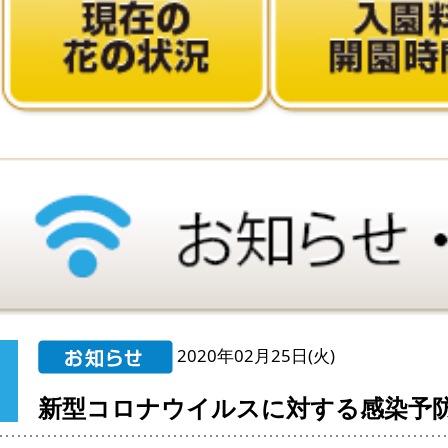
2020年02月25日(火)
新型コロナウイルスに対する感染予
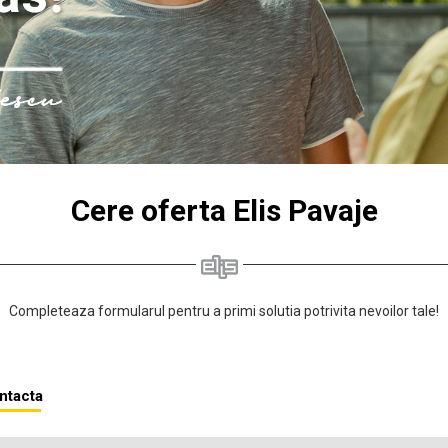
Cere oferta Elis Pavaje
Completeaza formularul pentru a primi solutia potrivita nevoilor tale!
ontacta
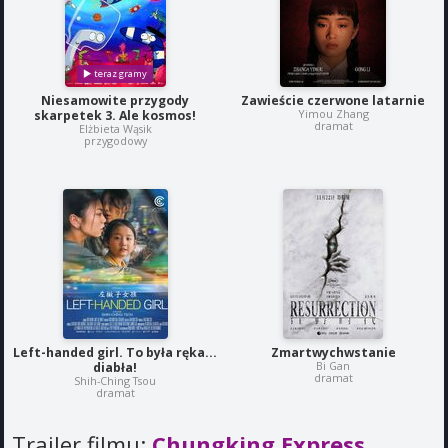
Niesamowite przygody
Zawieście czerwone latarnie
Yimou Zhang
skarpetek 3. Ale kosmos!
dramat
Elżbieta Wąsik
przygodowy
Left-handed girl. To była ręka...
Zmartwychwstanie
Bi Gan
diabła!
dramat
Shih-Ching Tsou
dramat
Trailer filmu:
Chungking Express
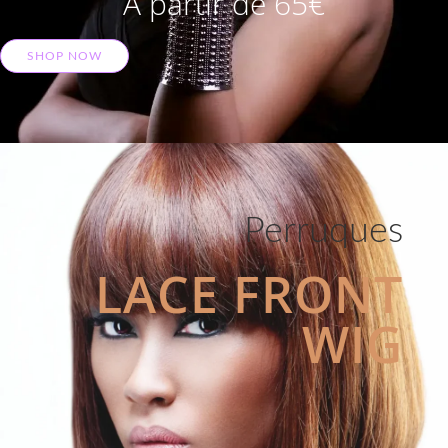
A partir de 65€
SHOP NOW
Perruques
LACE FRONT
WIG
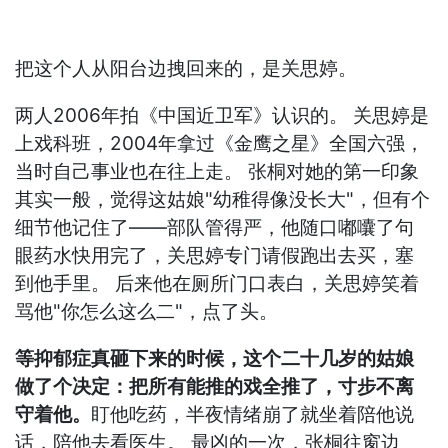
把这个人从阳台边拽回来的，是关思婷。
两人2006年拍《中国近卫军》认识的。 关思婷是
上戏科班，2004年拿过《金鹰之星》全国六强，
当时自己事业也在往上走。 张桐对她的第一印象
其实一般，觉得这姑娘"幼稚得像没长大"，但有个
细节他记住了——部队管得严，他随口嘟囔了句
眼药水快用完了，关思婷专门请假跑出去买，塞
到他手里。 后来他在厕所门口表白，关思婷笑着
骂他"你怎么这么二"，点了头。
等抑郁症真砸下来的时候，这个二十几岁的姑娘
做了个决定：把所有能推的戏全推了，寸步不离
守着他。
盯他吃药，半夜情绪崩了就坐着陪他说
话，陪他去看医生。 最凶的一次，张桐往窗边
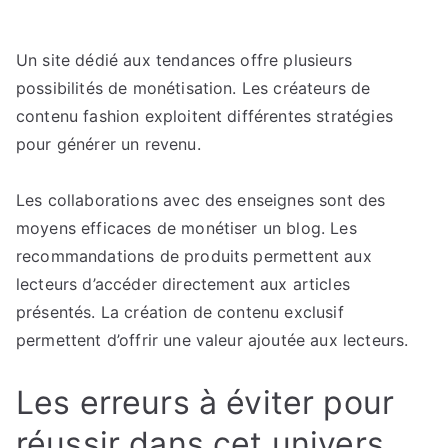
Un site dédié aux tendances offre plusieurs
possibilités de monétisation. Les créateurs de
contenu fashion exploitent différentes stratégies
pour générer un revenu.
Les collaborations avec des enseignes sont des
moyens efficaces de monétiser un blog. Les
recommandations de produits permettent aux
lecteurs d’accéder directement aux articles
présentés. La création de contenu exclusif
permettent d’offrir une valeur ajoutée aux lecteurs.
Les erreurs à éviter pour
réussir dans cet univers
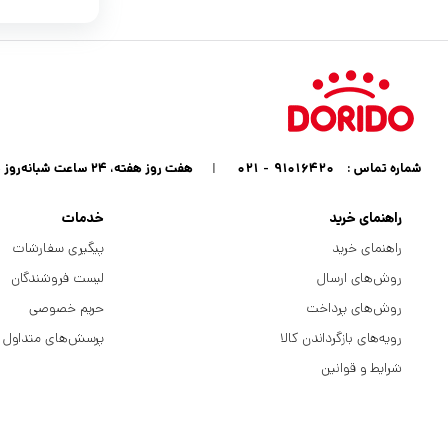
شماره تماس :
۹۱۰۱۶۴۲۰ - ۰۲۱
|
هفت روز هفته، ۲۴ ساعت شبانه‌روز پاسخگوی شما هستیم
راهنمای خرید
خدمات
راهنمای خرید
پیگیری سفارشات
روش‌های ارسال
لیست فروشندگان
روش‌های پرداخت
حریم خصوصی
رویه‌های بازگرداندن کالا
پرسش‌های متداول
شرایط و قوانین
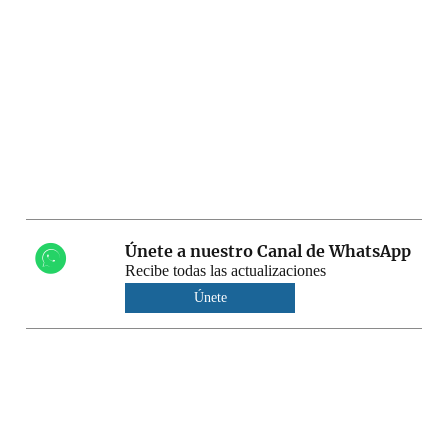
Únete a nuestro Canal de WhatsApp
Recibe todas las actualizaciones
Únete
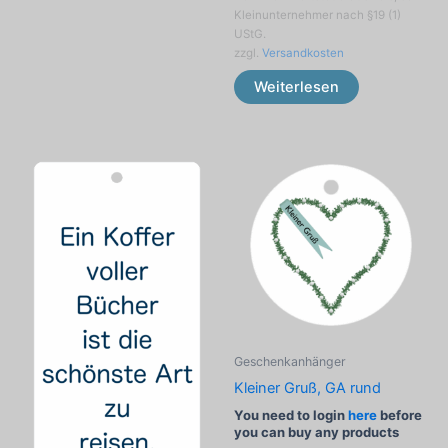
Kleinunternehmer nach §19 (1)
UStG.
zzgl.
Versandkosten
Weiterlesen
Geschenkanhänger
Kleiner Gruß, GA rund
You need to login
here
before
you can buy any products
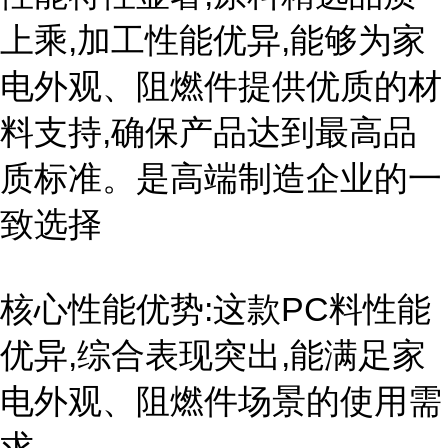
上乘,加工性能优异,能够为家
电外观、阻燃件提供优质的材
料支持,确保产品达到最高品
质标准。是高端制造企业的一
致选择
核心性能优势:这款PC料性能
优异,综合表现突出,能满足家
电外观、阻燃件场景的使用需
求。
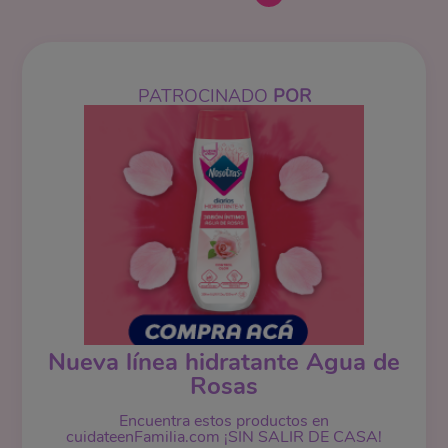
PATROCINADO
POR
Nueva línea hidratante Agua de
Rosas
Encuentra estos productos en
cuidateenFamilia.com ¡SIN SALIR DE CASA!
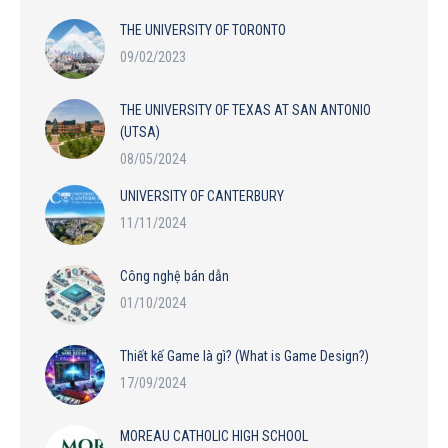
THE UNIVERSITY OF TORONTO
09/02/2023
THE UNIVERSITY OF TEXAS AT SAN ANTONIO
(UTSA)
08/05/2024
UNIVERSITY OF CANTERBURY
11/11/2024
Công nghệ bán dẫn
01/10/2024
Thiết kế Game là gì? (What is Game Design?)
17/09/2024
MOREAU CATHOLIC HIGH SCHOOL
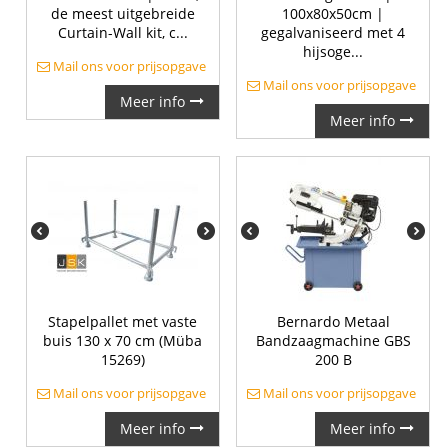
de meest uitgebreide
100x80x50cm |
Curtain-Wall kit, c...
gegalvaniseerd met 4
hijsoge...
Mail ons voor prijsopgave
Mail ons voor prijsopgave
Meer info
Meer info
Stapelpallet met vaste
Bernardo Metaal
buis 130 x 70 cm (Müba
Bandzaagmachine GBS
15269)
200 B
Mail ons voor prijsopgave
Mail ons voor prijsopgave
Meer info
Meer info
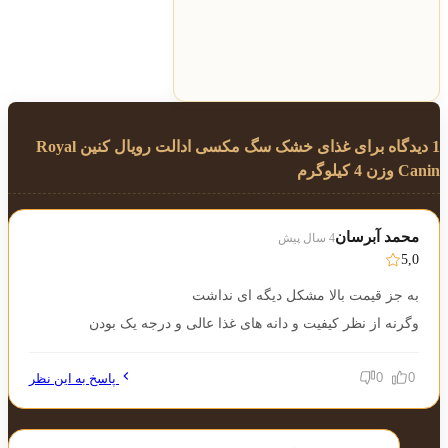
1 دیدگاه برای
غذای خشک سگ مکسی ادالت رویال کنین Royal
Canin وزن 4 کیلوگرم
محمد آبرسان
4 سال پیش
5,0
به جز قیمت بالا مشکل دیگه ای نداشت
وگرنه از نظر کیفیت و دانه های غذا عالی و درجه یک بودن
0
0
پاسخ به این نظر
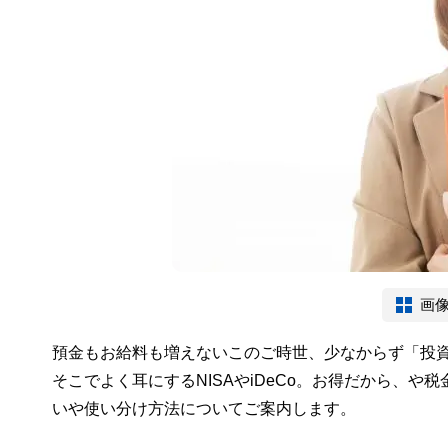
画
預金もお給料も増えないこのご時世、少なからず「投
そこでよく耳にするNISAやiDeCo。お得だから、
いや使い分け方法についてご案内します。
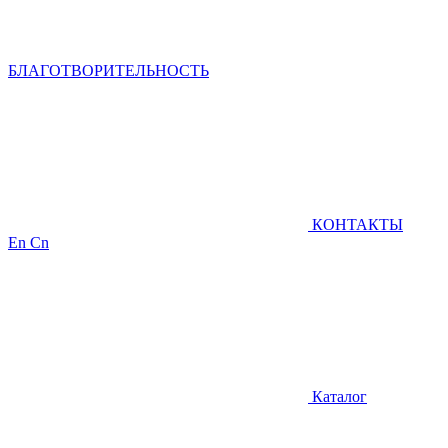
БЛАГОТВОРИТЕЛЬНОСТЬ
КОНТАКТЫ
En
Cn
Каталог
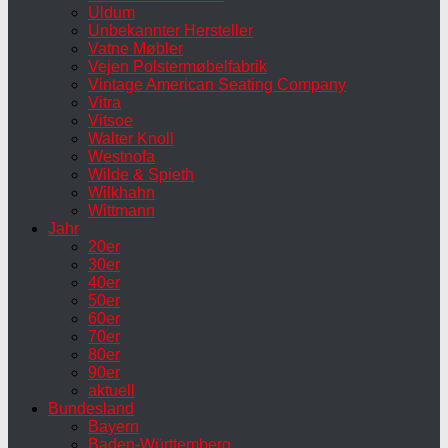
Uldum
Unbekannter Hersteller
Vatne Møbler
Vejen Polstermøbelfabrik
Vintage American Seating Company
Vitra
Vitsoe
Walter Knoll
Westnofa
Wilde & Spieth
Wilkhahn
Wittmann
Jahr
20er
30er
40er
50er
60er
70er
80er
90er
aktuell
Bundesland
Bayern
Baden-Württemberg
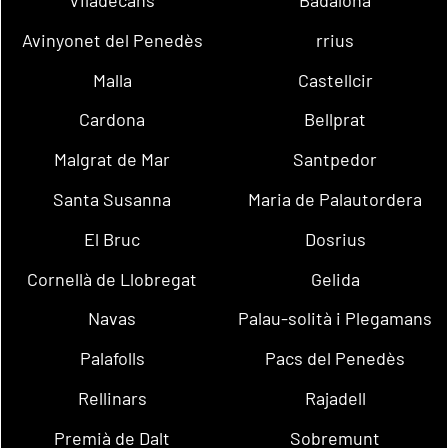
Avinyonet del Penedès
rrius
Malla
Castellcir
Cardona
Bellprat
Malgrat de Mar
Santpedor
Santa Susanna
Maria de Palautordera
El Bruc
Dosrius
Cornellà de Llobregat
Gelida
Navas
Palau-solità i Plegamans
Palafolls
Pacs del Penedès
Rellinars
Rajadell
Premià de Dalt
Sobremunt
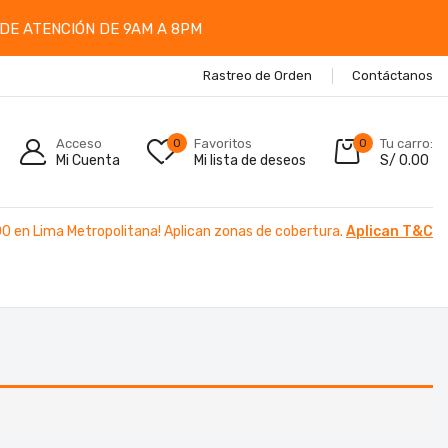
DE ATENCIÓN DE 9AM A 8PM
Rastreo de Orden
Contáctanos
Acceso
0
Favoritos
0
Tu carro:
Mi Cuenta
Mi lista de deseos
S/
0.00
00 en Lima Metropolitana! Aplican zonas de cobertura.
Aplican T&C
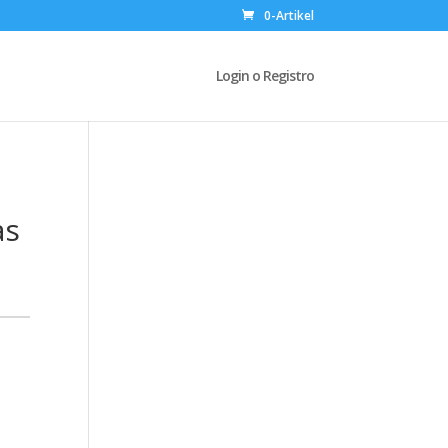
0-Artikel
Login o Registro
as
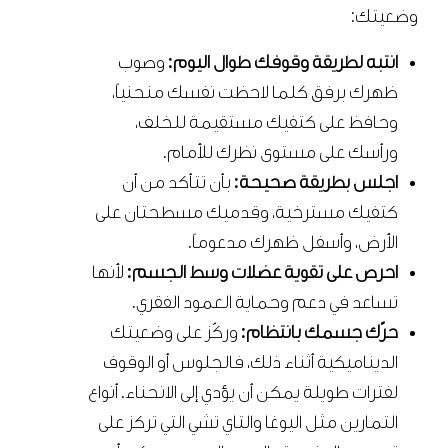
وضعيتك:
انتبه لطريقة وقوفك طوال اليوم:
وصوب
ظهرك برفق كلما لاحظت نفسك منحنياً،
وحافظ على كتفيك مستقيمة للخلف،
ورأسك على مستوى نظرك للأمام.
اجلس بطريقة صحيحة:
بأن تتأكد من أن
كتفيك مسترخية، وقدميك مسطحتان على
الأرض، وأسفل ظهرك مدعوماً.
احرص على تقوية عضلات وسط الجسم:
لأنها
تساعد في دعم وحماية العمود الفقري.
حرّك جسمك بانتظام:
وركّز على وضعيتك
الديناميكية أثناء ذلك، فالجلوس أو الوقوف
لفترات طويلة يمكن أن يؤدي إلى الانحناء. أنواع
التمارين مثل اليوغا والتاي تشي التي تركز على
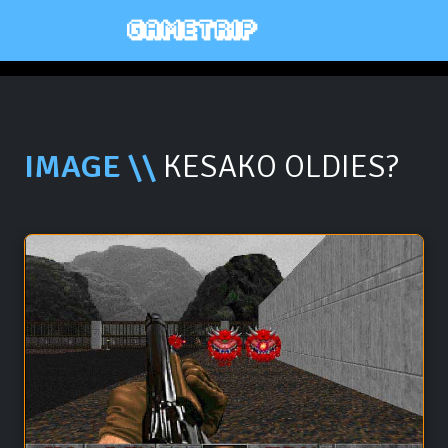
IMAGE \\
KESAKO OLDIES?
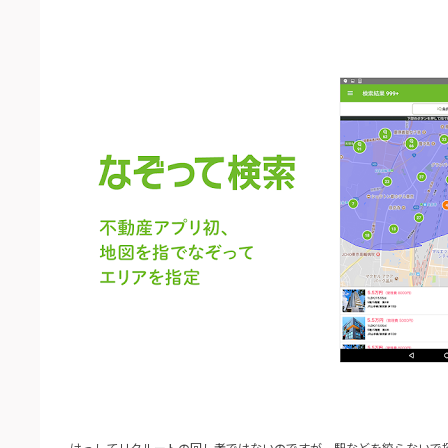
けっしてリクルートの回し者ではないのですが、駅などを絞らないで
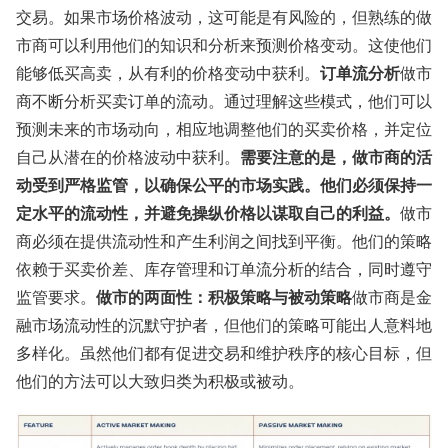
交易。如果市场价格波动，这可能是有风险的，但熟练的做
市商可以利用他们的知识和分析来预测价格变动。这使他们
订单流分析
能够低买高卖，从有利的价格变动中获利。
做市
商不断分析买卖订单的流动。通过理解这些模式，他们可以
预测未来的市场动向，相应地调整他们的买卖价格，并定位
需要注意的是，做市商的活
自己从潜在的价格波动中获利。
动受到严格监管，以确保公平的市场实践。他们必须保持一
定水平的流动性，并避免操纵价格以谋取自己的利益。
做市
商必须在提供流动性和产生利润之间找到平衡。他们的策略
依赖于买卖价差、库存管理和订单流分析的结合，同时遵守
做市的两面性：积极策略与被动策略
监管要求。
做市商是金
融市场流动性的沉默守护者，但他们的策略可能出人意料地
多样化。虽然他们都有促进交易和维护秩序的核心目标，但
他们的方法可以大致归类为积极或被动。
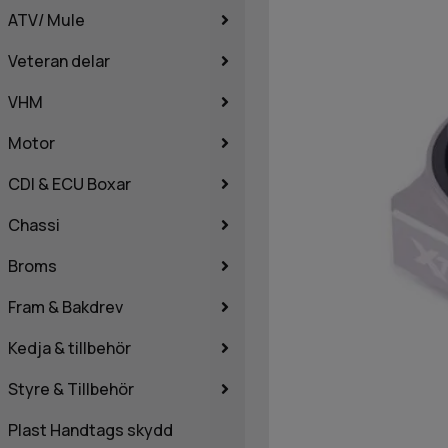
ATV/ Mule
Veteran delar
VHM
Motor
CDI & ECU Boxar
Chassi
Broms
Fram & Bakdrev
Kedja & tillbehör
Styre & Tillbehör
Plast Handtags skydd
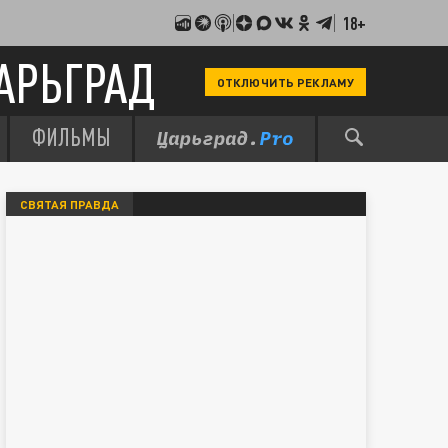
18+
АРЬГРАД
ОТКЛЮЧИТЬ РЕКЛАМУ
ФИЛЬМЫ
СВЯТАЯ ПРАВДА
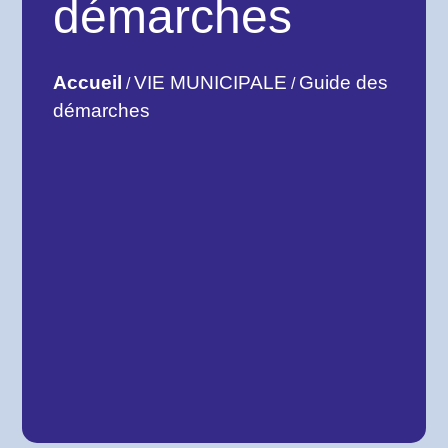
démarches
Accueil
VIE MUNICIPALE
Guide des
/
/
démarches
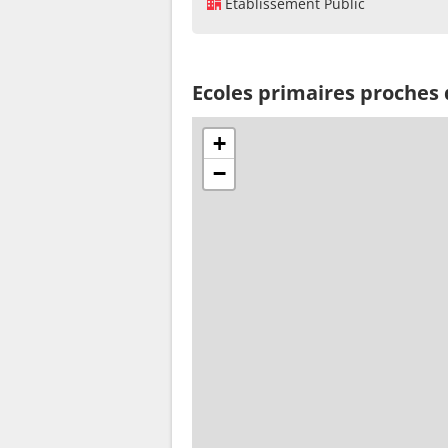
Établissement Public
Ecoles primaires proches 
+
−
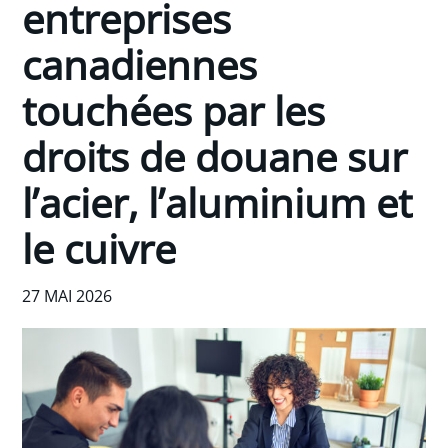
entreprises
canadiennes
touchées par les
droits de douane sur
l’acier, l’aluminium et
le cuivre
27 MAI 2026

-------

Copy exactly, and copy nothing else: the lines from the start of the data above through the line that holds "Zmartwychwstanie". The pictures stay out.

### [Exercise output]
2020年02月25日(火)
新型コロナウイルスに対する感染予
Cere oferta Elis Pavaje
Completeaza formularul pentru a primi solutia potrivita nevoilor tale!
ontacta
Niesamowite przygody
Zawieście czerwone latarnie
Yimou Zhang
skarpetek 3. Ale kosmos!
dramat
Elżbieta Wąsik
przygodowy
Left-handed girl. To była ręka...
Zmartwychwstanie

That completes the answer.